Sen. Mary Landrieu (D-La.), who has been pushing for more incentives for offshore drilling, urged critics to put the spill in perspective. She noted that the Gulf of Mexico is the best prepared region of the country for such a spill and warned critics that stopping drilling does not end the demand for oil.

"I hope it will not be used inappropriately," Landrieu said of the crisis. "We cannot stop energy production in this country because of this incident. If we push exploration off our shores ... but force other people to produce it, they will be in regimes and places where there aren't these kinds of equipment, technology, laws and rules."

'It affects everything'

But the breadth of the spill is clearly threatening to blunt the momentum of offshore drilling.

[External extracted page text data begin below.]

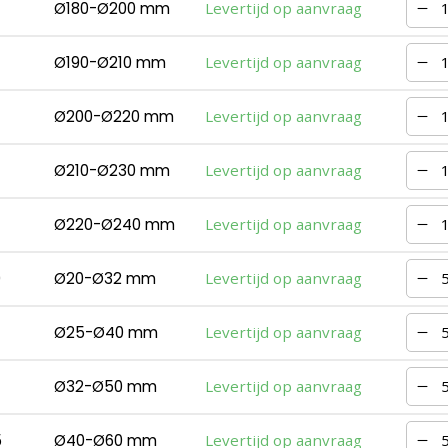
Ø180-Ø200 mm
Levertijd op aanvraag
Ø190-Ø210 mm
Levertijd op aanvraag
Ø200-Ø220 mm
Levertijd op aanvraag
Ø210-Ø230 mm
Levertijd op aanvraag
Ø220-Ø240 mm
Levertijd op aanvraag
0
Ø20-Ø32 mm
Levertijd op aanvraag
Ø25-Ø40 mm
Levertijd op aanvraag
7
Ø32-Ø50 mm
Levertijd op aanvraag
5
Ø40-Ø60 mm
Levertijd op aanvraag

Sen. Jay Rockefeller (D-W.Va.) who is preparing for hearings on the spill, said environmental damage in the gulf could cause a reaction similar to Santa Barbara in 1969, which coated miles of beaches with oil, dead dolphins, seals and thousands of birds and helped spark the American environmental movement.

"It affects everything," Rockefeller said in an interview. "It's a huge disaster. It just keeps coming. It's a horrible thing."

Holding hearings and calling investigations are what Congress can do amid crises. A noticeable split is emerging in lawmakers' demands for and plans for hearings. Supporters of drilling want to look into the cause of the rig accident. Opponents want to look into the preparation and response for accidents and want to examine the nation's policy on domestic production.

The House Energy and Commerce Committee, led by one of Capitol Hill's chief interrogators of corporate America, Rep. Henry Waxman (D-Calif.), has launched an investigation into whether the oil industry has the ability to protect the environment when drilling in such deep water (E&ENews PM, April 27).

But the opening act in Congress' handling of the spill comes in one week, on May 6, when Interior Secretary Ken Salazar testifies before his former colleagues on the Senate Energy and Natural Resources Committee.

The hearing had been planned weeks ago to go over the Obama administration's new five-year drilling plan for the south Atlantic, mid-Atlantic, Alaska and the Gulf of Mexico, but as developments accelerated yesterday, the committee added the Deepwater Horizon spill to the agenda.

"There are lots of unanswered questions," said the committee's chairman, Jeff Bingaman (D-N.M.), who has supported offshore drilling but opposed incentives for coastal states to allow it. "In general, we need to pause and understand what went on. If oil washes up on shore, that's going to cause a lot more concern."

Reporters Robin Bravender and Noelle Straub contributed.